Equally crucial for the majority in divining a religious intent behind the statute was the history of anti-evolution statutes especially in the South. Relying on the 1968 Epperson decision, which held unconstitutional Arkansas' "anti-evolution" statute passed in the wake of the Scopes "Monkey Trial" in 1925, Justice Brennan concluded that the Creationism Act was just such a monkey statute redivivus even though dressed in different garb. "These same historic and contemporaneous antagonisms between the teachings of certain religious denominations and the teaching of evolution are present in this case." While not using the word "ironic," he found it problematic that the tenets taught in Creation Science were those that didn't conflict with the Book of Genesis and, in fact, seemed tailored to confirm the truths of the biblical account. The statute must, perforce, violate the Establishment Clause.
Before concluding his opinion, however, he had to deal with one pesky issue that the dissent raised, and that was the fact that the case was decided at the summary judgment stage, thus allowing affidavits and pleadings but not permitting the development of an evidentiary record. He concluded that affidavits of after-the-fact witnesses, none of whom participated in the legislative process, did not raise a "genuine issue of material fact." A Monday-morning "battle of the experts" would not clarify the law.
A Scaliasque Dissent
Never a man to make a small splash when diving into the pool, Justice Antonin Scalia (new to the Court in 1986), ripped into the majority for not granting an evidentiary hearing, for improper guessing at the purpose behind the enactment and for accusing the Louisiana legislators who voted for the bill as "knowingly violat(ing) their oaths and then l(ying) about it." He argued that at the summary judgment stage one must accept the appellant's view of the purpose of the law, and since that purpose was to enhance "academic freedom," this purpose should have been accepted as a legitimate secular purpose. In considering how academic freedom might have been furthered by this Act, and not be a "sham" purpose," the Justice advanced the novel theory that the academic freedom inhered in the students--their freedom to be exposed to alternative views. The fact that this notion of academic freedom showed no indebtedness to the historical origin of the term did not stop his fanfaronade. In the end, however, his lengthy dissent fell on deaf ears.
Conclusion
As with any powerful social movement, the "Creation Science" movement did not roll over and play dead after this decision. Seeing that the language of "Creation Science" was being perceived as too transparently indicative of a religious motive, promoters of this type of approach knew that they would have to come up with a new term and approach in the 1990s. And so they did.

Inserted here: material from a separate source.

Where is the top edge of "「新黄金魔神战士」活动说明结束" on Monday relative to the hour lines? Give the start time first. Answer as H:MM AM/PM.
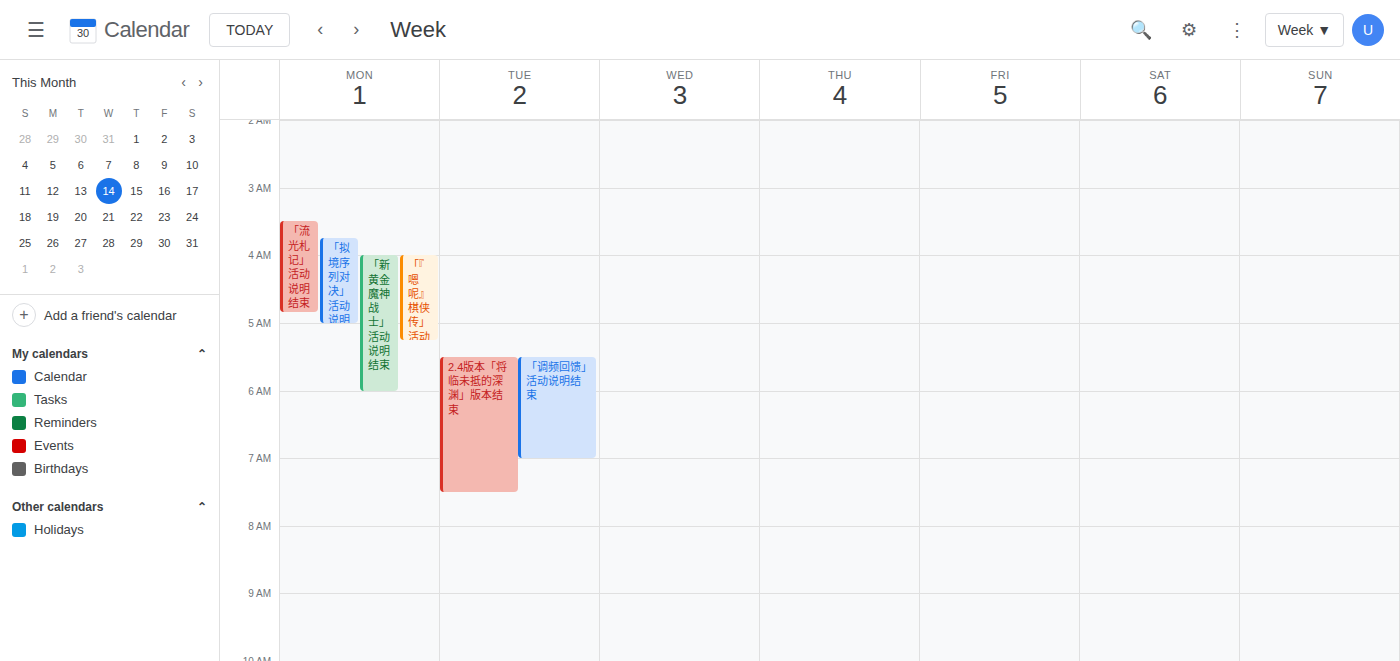
4:00 AM -- exactly on the 4 AM line.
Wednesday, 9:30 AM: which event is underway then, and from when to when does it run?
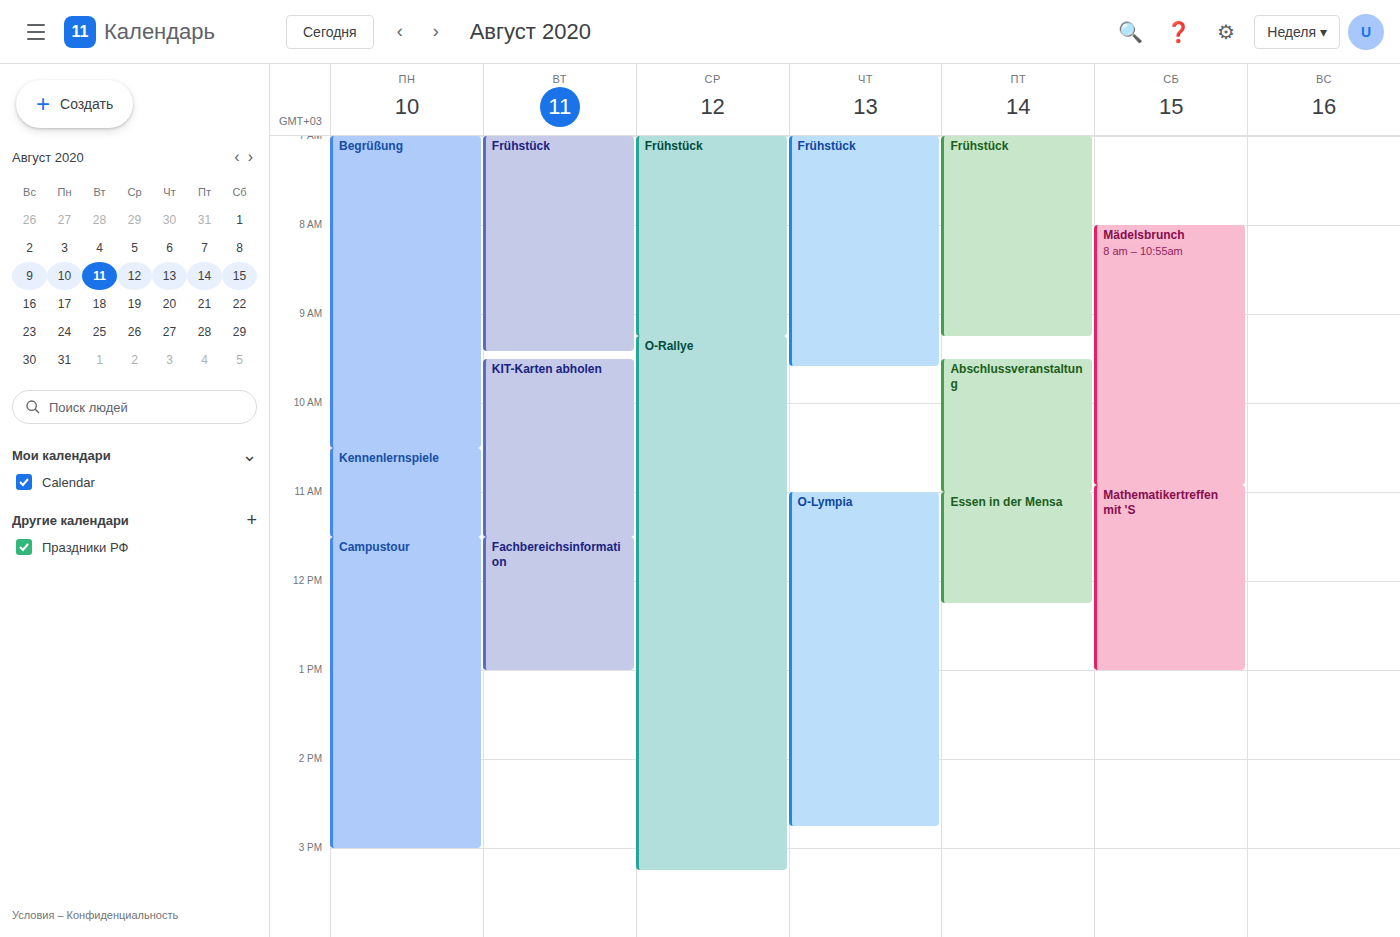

It was, and is, the "Intelligent Design" movement, which is now trying, with various degrees of success, to attack the "evolutionist" establishment.
To their credit, they might have a point, although only a little one. The philosophical assumption behind the theory of evolution is gradualism. There is a respected alternative theory--catastrophism--which does not require a belief in the Book of Genesis or a Supreme Being. The evolutionists, in my judgment, have done everything in their power to suppress this alternative explanation of scientific pheonomena. Therefore, look to this decade (2000-2010) for the evolutionsits to get a little comeuppance, though only a little.